EL PAíS

Búsqueda de identidad de refugiados de los nazis

Muchos judíos llegaron al país después de la guerra y tuvieron que mentir que eran católicos para poder entrar. Están corrigiendo sus papeles con un trámite especial.

 Por Sergio Kiernan

La derogación de la circular 11, la orden secreta que prohibió la entrada de judíos a Argentina durante la guerra, está teniendo una consecuencia inesperada. Sobrevivientes del Holocausto, que llegaron al país en brazos de sus padres, están pidiendo que se limpien de los registros las mentiras que tuvieron que decir para que los admitiera un régimen que cerraba las puertas con crueldad. La más común y dolorosa fue que los refugiados judíos tuvieran que declararse católicos por escrito para esquivar la prohibición de Cancillería. El trámite ante la Dirección de Migraciones se resuelve con una rutinaria “corrección”. El Gobierno acaba de ordenar que, como una reparación simbólica, no se cobren los 200 pesos que suele costar el estampillado.
La circular 11 fue la orden secreta emitida en 1938 por el canciller José María Cantilo para evitar que perseguidos políticos y judíos recibieran visas de entrada a Argentina. En un lenguaje sin ambigüedades, Cantilo dejaba en claro que no había circunstancias atenuantes: no quería que las víctimas del nazismo en Alemania y de la guerra que todos veían venir encontraran refugio por aquí. Evidentemente fue una orden grata al servicio exterior, ya que fue cumplida a rajatabla durante toda la guerra, cuando Cantilo era un recuerdo y gobernaban los coroneles del GOU.

== == ==

Consignas del ejercicio:
A) Vuelve a escribir, del artículo sobre la circular 11, todo lo que va desde "La derogación de" hasta "costar el estampillado.".
B) Indica si cada afirmación concuerda con el artículo sobre la circular 11, contestando sí o no y citando las palabras decisivas. (i) La circular 11 fue emitida en 1938 por el canciller José María Cantilo. (ii) Quienes hacen la corrección ante la Dirección de Migraciones deben pagar los 200 pesos del estampillado. (iii) La circular 11 dejó de cumplirse cuando gobernaban los coroneles del GOU.
C) Prosigue el artículo sobre la circular 11 a partir de su última oración.

== == ==

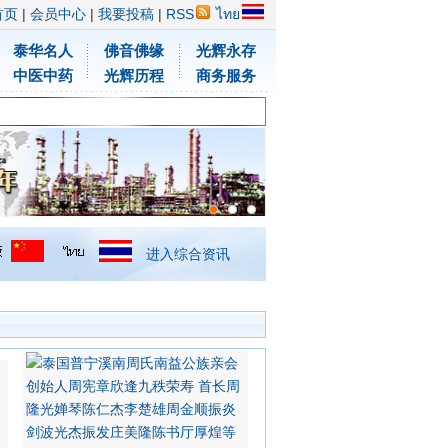
首页
|
会员中心
|
我要投稿
|
RSS
ไทย
泰华名人
佛音佛缘
光辉永存
中医中药
光辉历程
商务服务
进入综合资讯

== == ==

Respuestas de la actividad:
A)
La derogación de la circular 11, la orden secreta que prohibió la entrada de judíos a Argentina durante la guerra, está teniendo una consecuencia inesperada. Sobrevivientes del Holocausto, que llegaron al país en brazos de sus padres, están pidiendo que se limpien de los registros las mentiras que tuvieron que decir para que los admitiera un régimen que cerraba las puertas con crueldad. La más común y dolorosa fue que los refugiados judíos tuvieran que declararse católicos por escrito para esquivar la prohibición de Cancillería. El trámite ante la Dirección de Migraciones se resuelve con una rutinaria “corrección”. El Gobierno acaba de ordenar que, como una reparación simbólica, no se cobren los 200 pesos que suele costar el estampillado.

B)
(i) Sí: «La circular 11 fue la orden secreta emitida en 1938 por el canciller José María Cantilo».
(ii) No: «El Gobierno acaba de ordenar que, como una reparación simbólica, no se cobren los 200 pesos que suele costar el estampillado».
(iii) No: «fue cumplida a rajatabla durante toda la guerra, cuando Cantilo era un recuerdo y gobernaban los coroneles del GOU».

C)
La circular tenía que ser leída y quemada, no fuera cosa que quedaran rastros, pero el cónsul argentino en Estocolmo guardó una copia en el archivo, donde la encontró a fines de siglo la investigadora Beatriz Gurevich. La Ceana, comisión creada por Guido di Tella para lucimiento internacional de su jefe Carlos Menem, nunca la difundió, pese a que teóricamente tenía el mandato de investigar las actividades nazis en el país, y el papel sólo vio la luz en el libro La auténtica Odessa, del periodista Uki Goñi. Y entonces empezaron a pasar cosas raras.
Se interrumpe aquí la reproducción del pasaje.